■ Excerto escolhido ■
Resulta deste tipo de políticas um sistema de ensino universitário orientado para alunos de famílias ricas e para uma reduzida minoria de alunos que conseguem obter bolsas por mérito estudantil atribuídas por algumas empresas privadas e pelos ministérios da educação e da ciência de países europeus e asiáticos. Não estranha pois que os EUA tenham o Presidente que têm, um indivíduo que era um exemplo de insucesso escolar transformado num licenciado em Yale. Um medíocre rico pode ser o que quiser, um bom aluno pobre arrisca-se a ter que abdicar dos mais altos graus do ensino.

Quem defende o regime de propinas (há até quem diga que são baratas em Portugal) deveria reflectir seriamente sobre este exemplo. Porque este é um exemplo claro como a água.

Adoptou-se um determinado tipo de política e os resultados são o que são.

É certo que os EUA continuam a ter as melhores universidades do mundo, mas é do conhecimento geral que a Europa ultrapassou vertiginosamente a produção científica dos EUA há cerca de dois anos e estudos recentes indicam que as empresas de países europeus como a Alemanha e a França - que não adoptaram esta política de propinas - são neste momento em média mais produtivas que as empresas americanas.

■ O que fazer ■
Reescreva tudo no texto sobre as propinas desde "Adoptou-se um determinado" até "as empresas americanas.", pondo "Estados Unidos" no lugar de "EUA".

■ Linhas fornecidas ■
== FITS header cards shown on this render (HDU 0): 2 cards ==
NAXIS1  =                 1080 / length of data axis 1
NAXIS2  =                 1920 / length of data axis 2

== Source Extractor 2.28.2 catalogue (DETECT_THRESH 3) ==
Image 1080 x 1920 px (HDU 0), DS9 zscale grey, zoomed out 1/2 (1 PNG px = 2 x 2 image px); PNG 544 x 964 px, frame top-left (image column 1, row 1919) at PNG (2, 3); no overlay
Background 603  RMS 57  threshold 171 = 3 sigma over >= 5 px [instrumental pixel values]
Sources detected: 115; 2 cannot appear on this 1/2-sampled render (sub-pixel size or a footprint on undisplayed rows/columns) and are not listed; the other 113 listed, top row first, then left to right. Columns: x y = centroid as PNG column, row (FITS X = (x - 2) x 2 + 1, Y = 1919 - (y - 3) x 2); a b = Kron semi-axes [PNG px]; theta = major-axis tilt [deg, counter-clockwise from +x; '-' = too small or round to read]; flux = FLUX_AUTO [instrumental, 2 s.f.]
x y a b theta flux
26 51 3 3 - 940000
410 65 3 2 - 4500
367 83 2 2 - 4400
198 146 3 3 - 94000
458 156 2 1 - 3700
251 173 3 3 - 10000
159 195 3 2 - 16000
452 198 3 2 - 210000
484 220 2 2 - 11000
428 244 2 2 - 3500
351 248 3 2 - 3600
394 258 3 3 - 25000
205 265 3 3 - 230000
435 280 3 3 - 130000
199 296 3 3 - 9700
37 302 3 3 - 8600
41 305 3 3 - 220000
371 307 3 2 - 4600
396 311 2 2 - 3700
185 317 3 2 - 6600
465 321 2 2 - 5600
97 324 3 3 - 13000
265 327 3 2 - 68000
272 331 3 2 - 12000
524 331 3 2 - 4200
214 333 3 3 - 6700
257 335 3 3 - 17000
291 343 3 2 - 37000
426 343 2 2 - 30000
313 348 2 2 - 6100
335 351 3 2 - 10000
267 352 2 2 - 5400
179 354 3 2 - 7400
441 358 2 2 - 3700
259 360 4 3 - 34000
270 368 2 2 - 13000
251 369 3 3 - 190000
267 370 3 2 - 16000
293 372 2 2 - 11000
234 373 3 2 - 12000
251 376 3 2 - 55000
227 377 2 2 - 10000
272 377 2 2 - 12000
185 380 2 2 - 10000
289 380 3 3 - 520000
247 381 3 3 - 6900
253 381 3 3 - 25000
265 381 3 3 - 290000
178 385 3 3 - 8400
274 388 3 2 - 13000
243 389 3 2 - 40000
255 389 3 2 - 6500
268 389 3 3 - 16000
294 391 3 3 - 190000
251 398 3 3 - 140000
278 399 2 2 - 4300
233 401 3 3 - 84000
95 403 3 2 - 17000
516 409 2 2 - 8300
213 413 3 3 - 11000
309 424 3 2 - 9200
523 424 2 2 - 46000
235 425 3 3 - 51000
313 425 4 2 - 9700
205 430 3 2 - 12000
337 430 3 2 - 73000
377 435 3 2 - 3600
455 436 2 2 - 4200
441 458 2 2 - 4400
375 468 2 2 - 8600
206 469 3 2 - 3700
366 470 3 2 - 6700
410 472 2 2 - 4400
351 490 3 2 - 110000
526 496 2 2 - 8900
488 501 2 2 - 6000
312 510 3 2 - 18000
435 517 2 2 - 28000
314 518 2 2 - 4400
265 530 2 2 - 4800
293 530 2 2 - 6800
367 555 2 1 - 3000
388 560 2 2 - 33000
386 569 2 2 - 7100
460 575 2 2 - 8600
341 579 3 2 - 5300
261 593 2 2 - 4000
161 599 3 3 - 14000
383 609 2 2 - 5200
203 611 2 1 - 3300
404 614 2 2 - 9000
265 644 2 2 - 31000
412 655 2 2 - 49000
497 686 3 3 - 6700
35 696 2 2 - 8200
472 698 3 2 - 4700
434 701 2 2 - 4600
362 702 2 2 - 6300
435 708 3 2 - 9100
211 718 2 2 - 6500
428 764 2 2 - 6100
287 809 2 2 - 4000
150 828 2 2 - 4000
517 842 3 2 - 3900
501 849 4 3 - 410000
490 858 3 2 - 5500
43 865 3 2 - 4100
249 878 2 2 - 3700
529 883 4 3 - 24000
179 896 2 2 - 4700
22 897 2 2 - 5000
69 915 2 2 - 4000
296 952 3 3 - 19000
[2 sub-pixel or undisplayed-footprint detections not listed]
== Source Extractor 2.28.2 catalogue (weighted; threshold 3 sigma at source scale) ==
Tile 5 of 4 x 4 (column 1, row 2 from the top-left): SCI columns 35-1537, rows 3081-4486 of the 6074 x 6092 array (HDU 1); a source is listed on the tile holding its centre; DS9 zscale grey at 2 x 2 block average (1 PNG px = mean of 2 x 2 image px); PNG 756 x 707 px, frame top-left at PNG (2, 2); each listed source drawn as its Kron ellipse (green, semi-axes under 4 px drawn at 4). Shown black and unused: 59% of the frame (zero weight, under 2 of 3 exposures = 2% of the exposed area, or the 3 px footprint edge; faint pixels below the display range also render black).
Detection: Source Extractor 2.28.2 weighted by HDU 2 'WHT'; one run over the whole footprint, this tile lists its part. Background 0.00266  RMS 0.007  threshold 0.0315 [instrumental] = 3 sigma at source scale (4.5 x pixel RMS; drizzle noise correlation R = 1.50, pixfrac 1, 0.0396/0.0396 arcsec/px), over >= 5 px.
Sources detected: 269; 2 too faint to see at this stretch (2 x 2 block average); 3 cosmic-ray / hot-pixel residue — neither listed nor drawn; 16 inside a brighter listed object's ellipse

■ Resposta certa ■
Adoptou-se um determinado tipo de política e os resultados são o que são.

É certo que os Estados Unidos continuam a ter as melhores universidades do mundo, mas é do conhecimento geral que a Europa ultrapassou vertiginosamente a produção científica dos Estados Unidos há cerca de dois anos e estudos recentes indicam que as empresas de países europeus como a Alemanha e a França - que não adoptaram esta política de propinas - são neste momento em média mais produtivas que as empresas americanas.